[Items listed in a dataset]
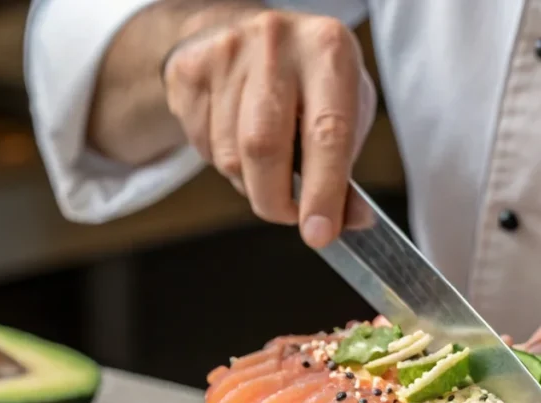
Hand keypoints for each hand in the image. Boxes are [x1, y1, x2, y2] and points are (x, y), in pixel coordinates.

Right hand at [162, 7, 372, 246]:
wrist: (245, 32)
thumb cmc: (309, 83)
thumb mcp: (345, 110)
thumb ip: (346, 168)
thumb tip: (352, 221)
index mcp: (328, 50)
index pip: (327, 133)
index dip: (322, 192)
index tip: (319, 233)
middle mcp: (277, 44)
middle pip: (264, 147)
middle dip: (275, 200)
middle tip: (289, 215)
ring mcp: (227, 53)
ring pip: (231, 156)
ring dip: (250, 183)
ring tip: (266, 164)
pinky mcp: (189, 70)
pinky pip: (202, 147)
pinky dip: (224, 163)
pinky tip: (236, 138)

> **Problem to work on**
What you return should consist solely of the lines from the one containing "middle dip: (275, 200)" through the end of the entries above, reproduced exactly.

> **Written response**
middle dip: (275, 200)
middle tip: (289, 215)
ring mcp: (227, 53)
ring pip: (231, 156)
ring dip: (250, 183)
ring tip: (266, 164)
pinky mcp: (189, 70)
pinky pip: (202, 147)
pinky dip: (224, 163)
pinky tip: (236, 138)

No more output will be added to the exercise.